In the records below, find the line that contains "right elbow: (684, 1142)" and the line that contains "right elbow: (363, 613)"; write out exactly those two lines and everything between them, without the pictures.

## EXERCISE MATERIALS
= = = =
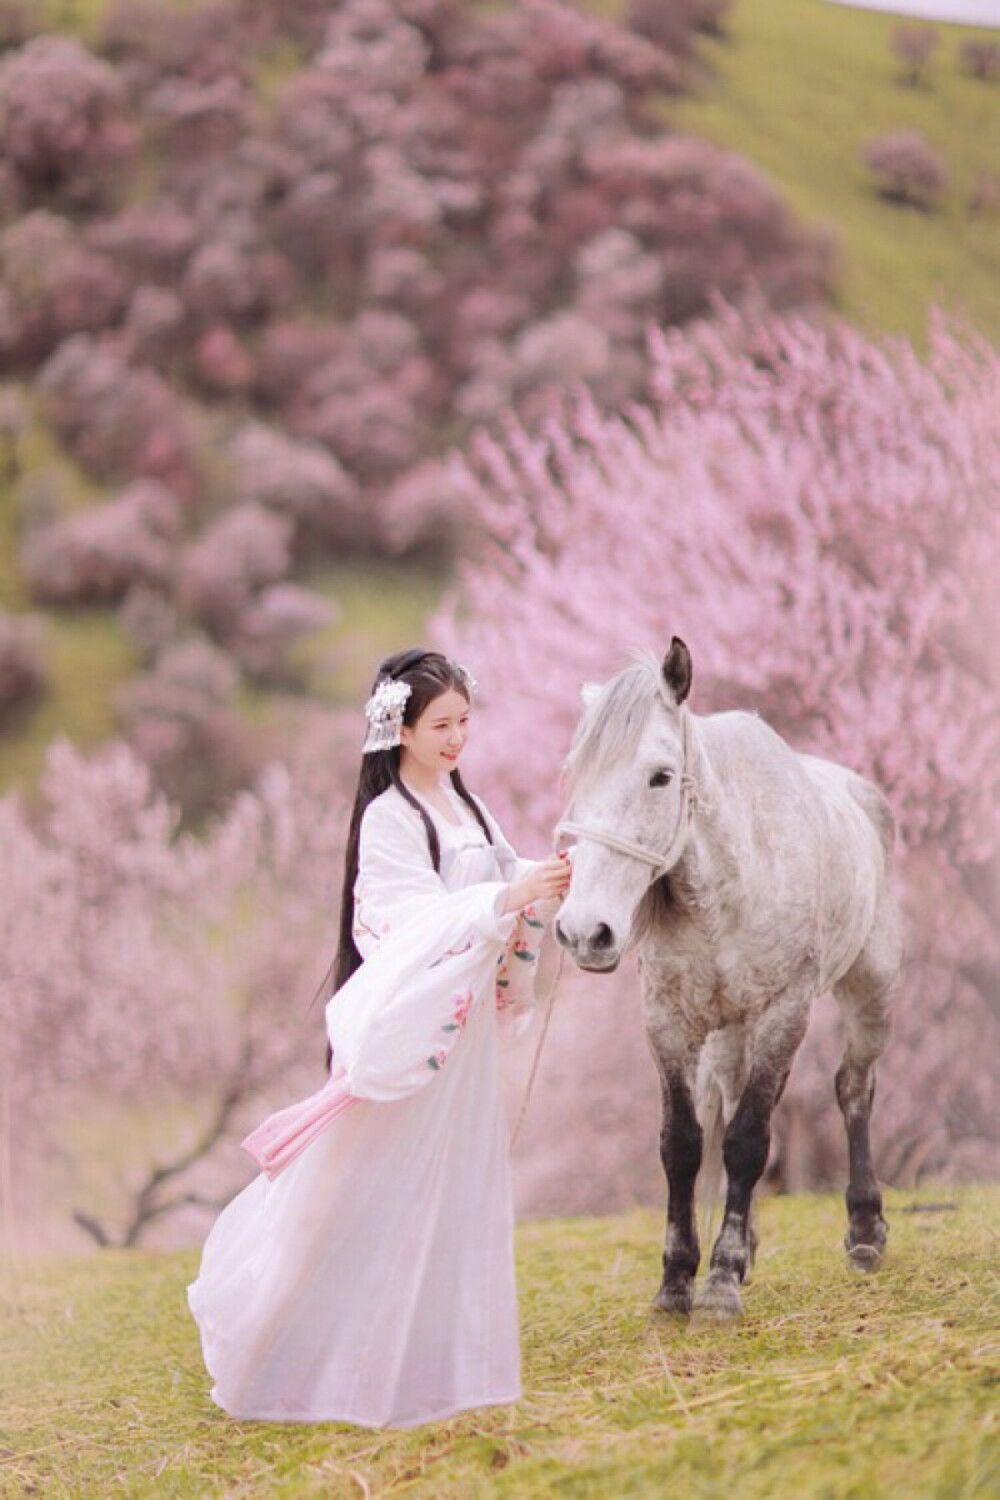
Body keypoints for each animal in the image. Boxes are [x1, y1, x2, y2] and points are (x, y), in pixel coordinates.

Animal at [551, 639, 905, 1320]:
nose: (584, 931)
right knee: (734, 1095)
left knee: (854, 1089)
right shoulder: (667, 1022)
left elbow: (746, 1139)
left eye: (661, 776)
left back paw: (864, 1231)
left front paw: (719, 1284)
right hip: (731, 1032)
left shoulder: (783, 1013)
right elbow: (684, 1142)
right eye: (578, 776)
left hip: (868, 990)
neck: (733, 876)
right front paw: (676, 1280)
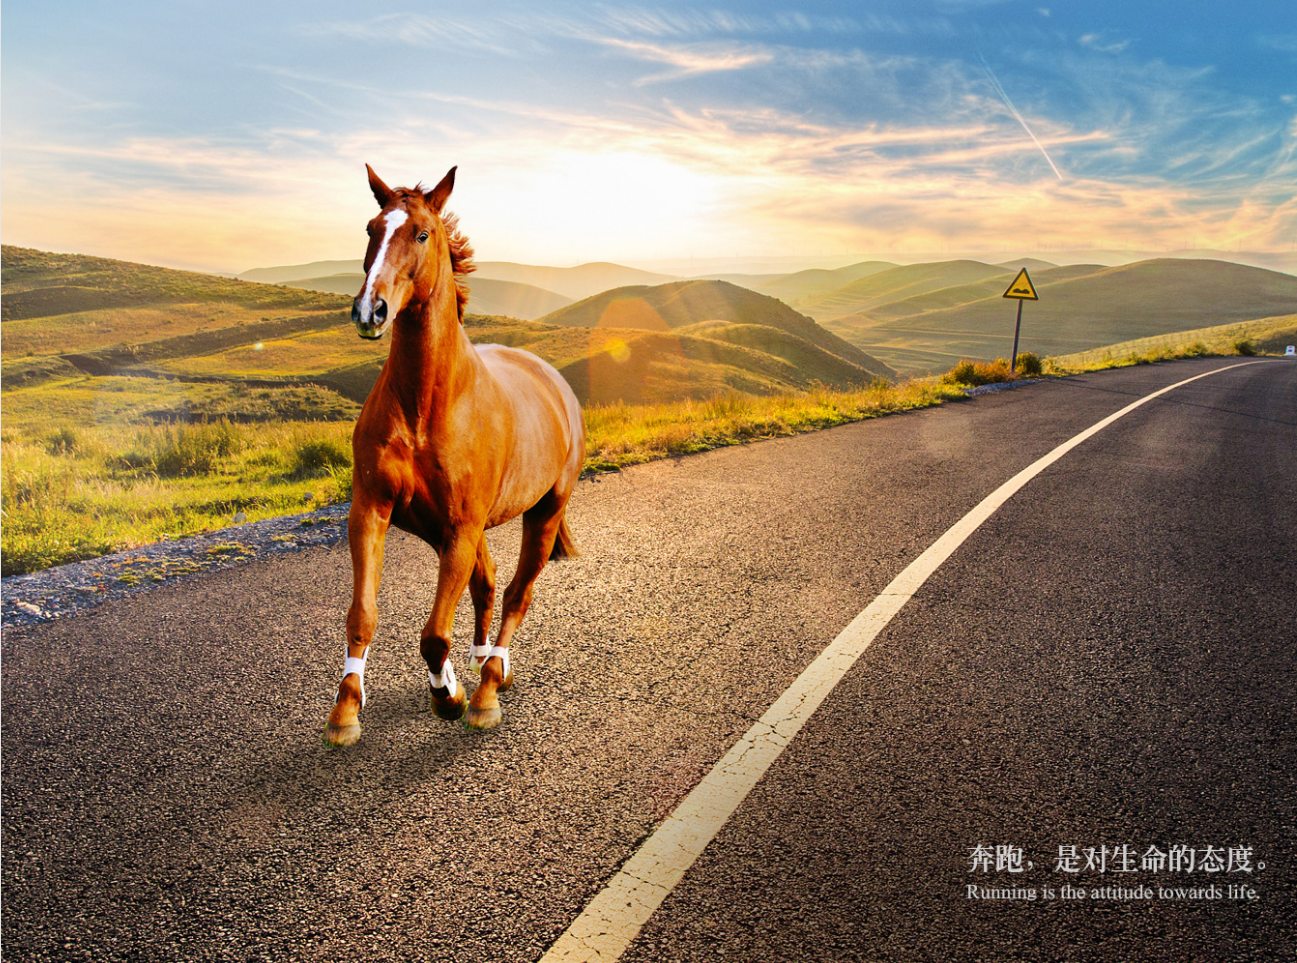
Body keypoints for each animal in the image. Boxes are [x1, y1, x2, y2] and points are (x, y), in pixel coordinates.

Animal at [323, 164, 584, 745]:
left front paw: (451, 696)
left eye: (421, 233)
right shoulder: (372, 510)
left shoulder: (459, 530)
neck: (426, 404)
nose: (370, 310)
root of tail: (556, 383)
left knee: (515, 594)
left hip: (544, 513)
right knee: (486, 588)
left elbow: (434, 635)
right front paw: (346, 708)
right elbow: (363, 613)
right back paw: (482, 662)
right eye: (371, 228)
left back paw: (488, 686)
= = = =
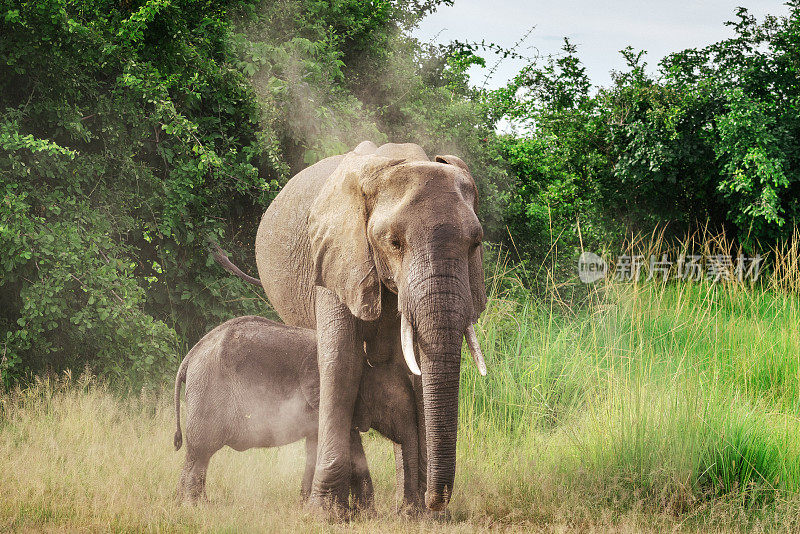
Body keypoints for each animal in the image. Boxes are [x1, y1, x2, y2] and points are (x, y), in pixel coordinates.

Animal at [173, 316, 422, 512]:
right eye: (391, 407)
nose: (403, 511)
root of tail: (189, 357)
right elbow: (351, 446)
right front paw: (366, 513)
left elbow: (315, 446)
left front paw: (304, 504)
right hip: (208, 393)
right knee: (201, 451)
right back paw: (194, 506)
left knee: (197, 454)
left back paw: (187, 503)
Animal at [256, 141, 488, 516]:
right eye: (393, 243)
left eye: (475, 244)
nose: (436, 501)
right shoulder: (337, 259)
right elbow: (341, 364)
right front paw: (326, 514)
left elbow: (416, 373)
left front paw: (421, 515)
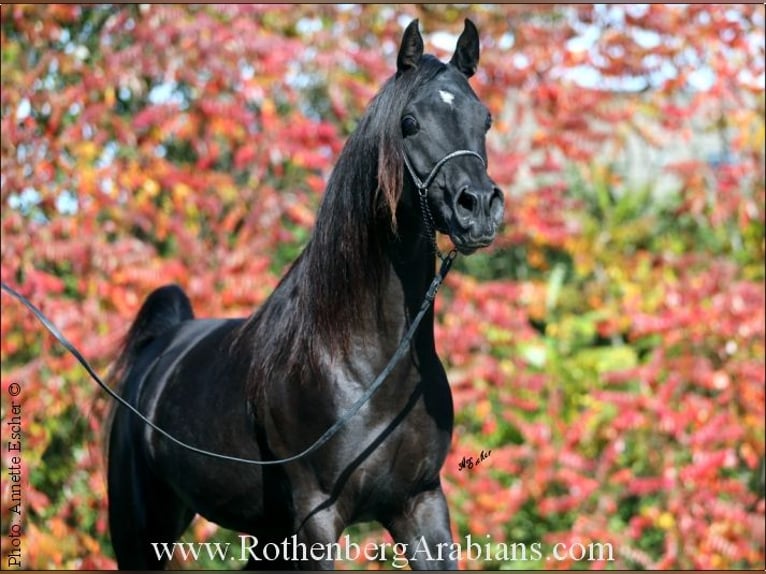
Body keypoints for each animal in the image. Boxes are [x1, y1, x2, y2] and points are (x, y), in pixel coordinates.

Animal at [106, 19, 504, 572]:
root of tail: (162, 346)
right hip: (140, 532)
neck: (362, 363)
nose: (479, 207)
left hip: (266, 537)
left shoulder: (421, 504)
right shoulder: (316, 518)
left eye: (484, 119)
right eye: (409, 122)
= = = =
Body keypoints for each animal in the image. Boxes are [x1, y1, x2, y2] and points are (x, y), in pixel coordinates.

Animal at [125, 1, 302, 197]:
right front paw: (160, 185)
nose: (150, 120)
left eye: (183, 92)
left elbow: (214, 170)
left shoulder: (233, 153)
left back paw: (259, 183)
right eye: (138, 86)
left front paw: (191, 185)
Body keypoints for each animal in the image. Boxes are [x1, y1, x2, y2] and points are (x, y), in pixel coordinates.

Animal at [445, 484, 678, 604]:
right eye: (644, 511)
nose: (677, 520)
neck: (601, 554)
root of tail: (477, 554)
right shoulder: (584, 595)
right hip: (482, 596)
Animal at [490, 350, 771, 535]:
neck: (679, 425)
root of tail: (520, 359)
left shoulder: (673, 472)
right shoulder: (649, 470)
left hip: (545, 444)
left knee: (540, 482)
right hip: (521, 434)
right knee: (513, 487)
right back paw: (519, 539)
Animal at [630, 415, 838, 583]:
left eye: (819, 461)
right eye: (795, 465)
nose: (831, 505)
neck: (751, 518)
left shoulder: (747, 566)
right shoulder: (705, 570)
= = = =
## TASK OUTPUT
right elbow: (684, 1142)
right eye: (578, 776)
left hip: (868, 990)
neck: (733, 876)
right front paw: (676, 1280)
Body keypoints for each animal in the image. Boxes are [x1, y1, x2, y2] and points are (x, y), in pixel coordinates.

Animal at [323, 164, 584, 745]:
left front paw: (451, 696)
left eye: (421, 233)
right shoulder: (372, 510)
left shoulder: (459, 530)
neck: (426, 404)
nose: (370, 310)
root of tail: (556, 383)
left knee: (515, 594)
left hip: (544, 513)
right knee: (486, 588)
left elbow: (434, 635)
right front paw: (346, 708)
right elbow: (363, 613)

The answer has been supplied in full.